Everyone’s reaction to him—or lack thereof—confounded him at first. Degare did his best to be cordial and upstanding, despite his appearance; his clothes were thread-frayed and sullied, yet there was hint that they had once been of fine quality, fashionable even. He also didn’t reflect the misfortune-stricken poor that harbored much of Le Havre’s alleys and docks; aside from being plagued by amnesia and weariness, the young man was healthy and in perfect condition to work. Yet to everyone he spoke to, they would stare blankly at him for a few seconds—or, more accurately, stare right through him—and then turn back to whatever they had been doing, as if blatantly ignoring him. He figured people did not want to bother with him, and as the day wore on he became desperate for someone to acknowledge him. When he walked into a baker’s shop, with warm, fresh loaves sitting on the countertop, Degare picked one up, expecting the baker to ask for payment or to assist him somehow. But the baker, to Degare’s amazement, looked at the loaves, counted them, recounted them, and then called to a back room,
“Marie, didn’t we have twenty loaves out here? Did you sell one and not tell me?”

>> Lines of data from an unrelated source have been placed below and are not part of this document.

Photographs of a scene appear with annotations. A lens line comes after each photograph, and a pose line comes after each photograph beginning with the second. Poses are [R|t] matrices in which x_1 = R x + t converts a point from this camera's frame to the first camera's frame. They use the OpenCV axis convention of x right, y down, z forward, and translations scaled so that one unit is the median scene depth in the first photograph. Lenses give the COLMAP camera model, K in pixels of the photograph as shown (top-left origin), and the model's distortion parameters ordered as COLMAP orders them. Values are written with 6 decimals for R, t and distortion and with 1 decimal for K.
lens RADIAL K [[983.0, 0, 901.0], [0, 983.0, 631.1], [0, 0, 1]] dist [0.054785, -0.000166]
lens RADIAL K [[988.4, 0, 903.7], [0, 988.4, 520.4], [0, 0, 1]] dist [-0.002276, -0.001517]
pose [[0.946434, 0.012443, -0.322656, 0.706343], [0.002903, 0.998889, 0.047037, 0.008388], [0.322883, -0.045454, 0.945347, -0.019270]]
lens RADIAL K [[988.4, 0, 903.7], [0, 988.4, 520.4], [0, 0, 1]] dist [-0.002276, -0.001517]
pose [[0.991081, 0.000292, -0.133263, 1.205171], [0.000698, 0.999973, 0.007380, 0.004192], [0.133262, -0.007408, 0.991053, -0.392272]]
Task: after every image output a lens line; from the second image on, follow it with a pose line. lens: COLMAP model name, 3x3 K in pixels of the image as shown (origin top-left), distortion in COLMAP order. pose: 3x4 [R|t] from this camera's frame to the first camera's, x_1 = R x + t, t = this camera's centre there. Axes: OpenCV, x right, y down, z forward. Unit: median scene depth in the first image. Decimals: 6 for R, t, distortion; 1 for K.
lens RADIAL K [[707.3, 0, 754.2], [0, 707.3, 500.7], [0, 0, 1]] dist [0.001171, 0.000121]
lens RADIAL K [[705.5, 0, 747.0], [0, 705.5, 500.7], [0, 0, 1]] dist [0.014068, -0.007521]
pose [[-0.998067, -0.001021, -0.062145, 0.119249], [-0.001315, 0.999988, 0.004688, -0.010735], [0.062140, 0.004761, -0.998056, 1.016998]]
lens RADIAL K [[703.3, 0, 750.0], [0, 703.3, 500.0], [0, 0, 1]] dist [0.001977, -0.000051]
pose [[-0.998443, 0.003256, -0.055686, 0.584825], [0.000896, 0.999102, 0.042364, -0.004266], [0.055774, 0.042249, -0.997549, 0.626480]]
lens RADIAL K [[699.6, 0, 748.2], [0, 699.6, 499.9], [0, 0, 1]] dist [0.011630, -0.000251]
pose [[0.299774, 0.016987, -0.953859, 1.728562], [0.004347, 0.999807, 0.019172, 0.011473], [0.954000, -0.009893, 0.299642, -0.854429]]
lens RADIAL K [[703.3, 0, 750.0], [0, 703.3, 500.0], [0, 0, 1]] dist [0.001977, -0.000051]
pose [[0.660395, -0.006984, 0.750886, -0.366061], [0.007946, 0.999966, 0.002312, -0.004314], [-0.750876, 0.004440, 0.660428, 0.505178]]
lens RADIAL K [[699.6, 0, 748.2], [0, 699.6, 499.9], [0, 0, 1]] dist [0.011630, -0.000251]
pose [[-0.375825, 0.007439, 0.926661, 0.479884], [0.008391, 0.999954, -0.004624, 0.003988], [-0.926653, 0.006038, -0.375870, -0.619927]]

Degare held out the loaf towards the baker, but still the flour-dusted man did not seem to know he was there. He spat a sharp, “Hey!” to the baker, who finally lifted his eyes towards Degare—and then looked away again, instantly forgetting. Hunger rumbled in Degare’s stomach with a ravenous ferocity, so while the shame of thievery hung around his head like a noose, he turned and left the shop, devouring the loaf as fast as dogs pick meat bones clean. As night trotted in on hooves of darkness, he made his way to the nearest church, hoping that they would take in a lost soul for the night. Again, no one at the church seemed to be aware of his coming or going, so he nestled in among the other homeless who were staying the night in one of the foyers and fell into a light dreamless sleep.
That was how it was for the next two weeks, as Degare could help himself to anyone’s food or wares without consequence and could sleep anywhere without question. He became bold enough to stay at one of the nicer inns, occupying unused rooms for the night by helping himself to the innkeeper’s keys (and putting them back where he found them) and “borrowing” some food and drink from the kitchen, not too much to cause a stir since Degare did not eat much. It gnawed away at him to take advantage of people and leave them confused and sometimes even frustrated and not knowing how they lost things, but it kept Degare’s stomach full and his body warm at night. As Degare traversed the city searching for answers about his predicament, he got a close view of his fellow forgotten and destitute that shivered in the corners and shadows of the slums. While so much of Le Havre was thriving from incoming trade and industrial improvement, the lowly suffered fever, the siren call of alcohol, and gut-grinding hunger. Thus why, when presented with a gaudy medicine show designed to deceive customers out of their hard-won money for nothing more than frivolous fabrications, Degare was less than entertained by Professor Shak-whoever and his angelic assistant—whom he was sure was far more devil than angel. But he was somewhat relieved that someone, finally, acknowledged his presence, and because these two people did, the rest of the crowd was noticing Degare as well.